NTIA President Pradhan suggested the government to apply multi-rate for the Value Added Tax (VAT) and charge only 5 per cent on textile as practiced in India or provide VAT adjustment facility or provide cash subsidy equal to the VAT. "Likewise, the government should immediately impose VAT on cotton yarn. It will discourage the illegal trade of yarn and cotton cloth, and increase the revenue of the government," Pradhan urged the FM Dr. Mahat on Wednesday.

To minimise the impacts of the open border, smuggling of cloth and shopping of any amount from the bordering Indian towns, the government should implement the provisions suggested by us for at least a decade, he said.

Nepal's neighbouoring countries like India, Pakistan and Bangladesh have provided discounts on interest of bank loan and electricity tariff, up to 45 per cent subsidy on technology transfer, and cash incentives on cloth and garment exports. India has been charging only 5 per cent GST on cloth.

 

Export or export-substitution?

Nepal exports cloth and garments of Rs. 10 billion to Rs. 12 billion in a year. In Fiscal Year 2021/22, Nepal exported such goods of Rs. 12.6 billion and in nine months of current FY 2022/23, textile and garment of about Rs. 10.5 billion was exported.

Likewise, the country has imported textile and clothing of Rs. 35.8 billion in nine months this year. Last year, the import size of such items was Rs. 56.02 billion. The country had earned the revenue of Rs. 18 billion from T&C imports. Government authorities said that a significant size of T&C items is under-invoiced.

Entrepreneurs and industrialists involved in textile, yarn and garment say that the increasing domestic consumption of 'made in Nepal' clothing is the best solution for the industries. Various studies conducted by the national and international agencies have concluded that Nepal's landlockedness and poor infrastructure has made the goods expensive by 15-27 per cent in the international markets. When countries like Bangladesh, India and Pakistan are using cutting-edge technology, sea transport, and enhanced the productivity of their workers, Nepal is lagging behind in such terms.

"The best way to promote domestic textile and clothing industry is to protect them by offering incentives on tax and utility, and imposing excise duty on imports," said Lohia. He said that the policy makers are yet to turn their attention to import substitution from export promotion. It will save the hard-earned foreign currency and reduce the unauthorised trade.

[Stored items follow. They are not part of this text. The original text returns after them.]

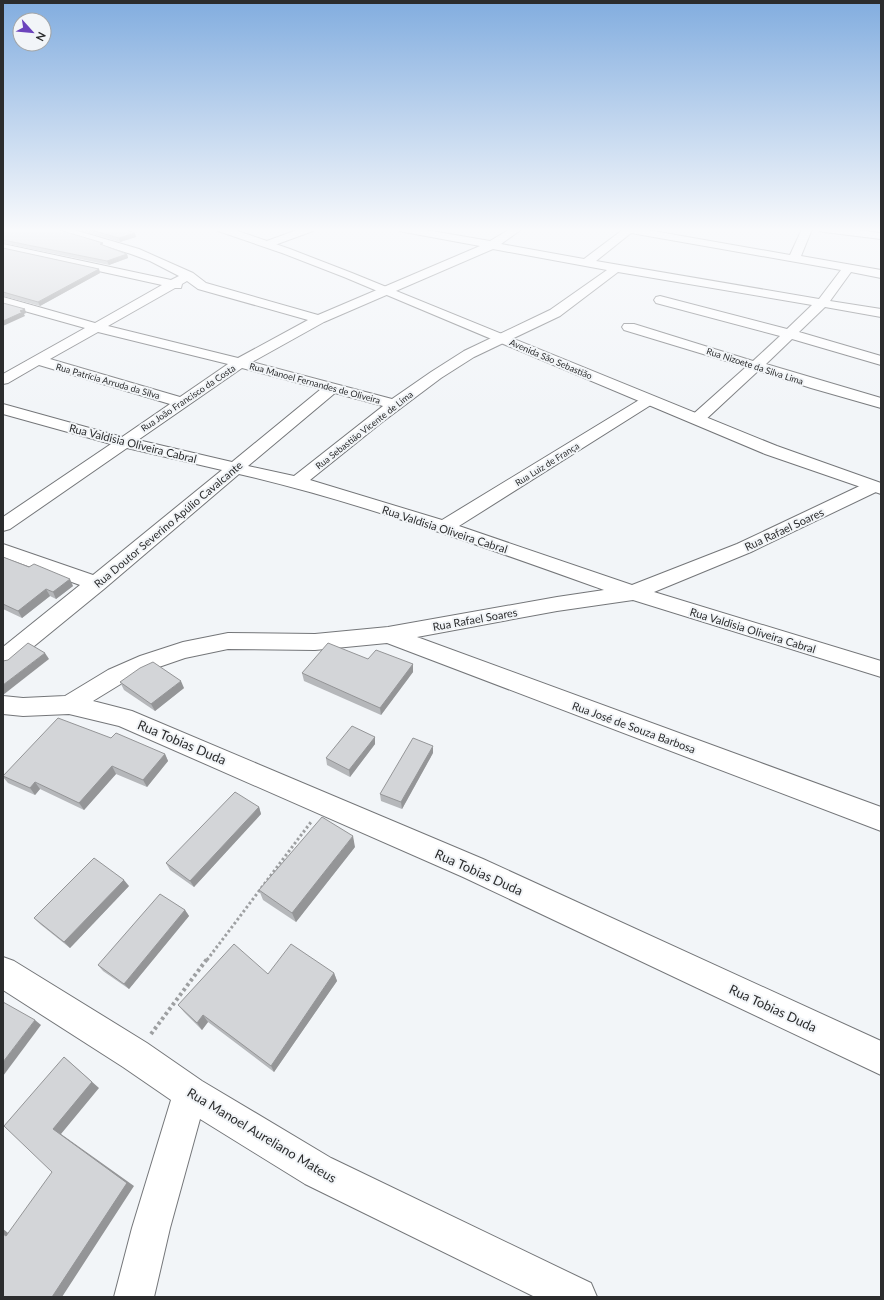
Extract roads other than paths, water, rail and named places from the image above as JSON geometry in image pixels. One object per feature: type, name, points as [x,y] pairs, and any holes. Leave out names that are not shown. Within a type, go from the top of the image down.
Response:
[{"type":"street","points":[[3,380],[161,290]]},
{"type":"street","points":[[215,290],[319,319]]},
{"type":"street","name":"Rua João Francisco da Costa","points":[[3,525],[240,363],[319,319],[385,290]]},
{"type":"street","name":"Avenida São Sebastião","points":[[385,290],[649,400],[808,464],[876,488]]},
{"type":"street","name":"Rua Sebastião Vicente de Lima","points":[[297,482],[394,404],[457,362],[477,350],[503,339],[554,313],[589,290]]},
{"type":"street","points":[[739,290],[881,313]]},
{"type":"street","points":[[697,419],[756,366],[821,304],[832,290]]},
{"type":"street","points":[[660,300],[819,341],[881,361]]},
{"type":"street","name":"Rua Manoel Fernandes de Oliveira","points":[[7,305],[240,363],[394,404]]},
{"type":"street","name":"Rua Nizoete da Silva Lima","points":[[629,327],[816,386],[881,403]]},
{"type":"street","name":"Rua Patrícia Arruda da Silva","points":[[36,360],[181,402]]},
{"type":"street","name":"Rua Doutor Severino Apúlio Cavalcante","points":[[3,659],[97,584],[233,468],[332,388]]},
{"type":"street","name":"Rua Luiz de França","points":[[444,527],[649,400]]},
{"type":"street","name":"Rua Valdisia Oliveira Cabral","points":[[3,409],[123,442],[297,482],[444,527],[633,593],[881,669]]},
{"type":"street","name":"Rua Rafael Soares","points":[[69,705],[116,676],[148,662],[183,650],[228,641],[315,642],[388,634],[557,604],[633,593],[744,548],[876,488]]},
{"type":"street","points":[[3,550],[97,584]]},
{"type":"street","name":"Rua José de Souza Barbosa","points":[[388,634],[881,819]]},
{"type":"street","points":[[3,706],[23,707],[69,705]]},
{"type":"street","name":"Rua Tobias Duda","points":[[69,705],[124,718],[473,868],[881,1058]]},
{"type":"street","name":"Rua Manoel Aureliano Mateus","points":[[3,972],[135,1055],[190,1093],[318,1172],[577,1297]]},
{"type":"street","points":[[134,1297],[151,1228],[190,1093]]}]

Secretary of the Ministry of Industry, Commerce and Supplies, Madhu Kumar Marasini, also stressed on the regulation of border to promote the domestic industry. "The government is providing concession on the duty of raw materials, and facilitating the export of T&C items. The MoICS will communicate with the MoF to further facilitate the supply of raw materials," he said.

The government is also providing training to the workers of the industry. But this is not sufficient, say the industrialists.

 


Developing value chain

Meanwhile, the incentives provided to the domestic textile industries will result in the reduced price of textile which will ultimately attract the garment industries to the Nepali raw materials. The growth of textile industry will make a positive impact on yarn manufacturers as well.

Nepal is exporting yarn of up to Rs. 10 billion primarily to Turkey, India and other countries. The massive export to Turkey is happening because the country is not importing Indian yarn, so the future is not assured. "Therefore, we need to develop a value chain inside the country. It will not only cushion the industrial sector but also create jobs and increase revenue," said Lohia. According to him, this integrated development could generate additional 500,000 jobs in the next few years.

Currently, there are about 250 textile industries of which 20 are large. About Rs. 20 billion is invested in those industries. They have employed 50,000 people in their factories. 

 Published in Friday Supplement of The Rising Nepal daily on 14 May 2023.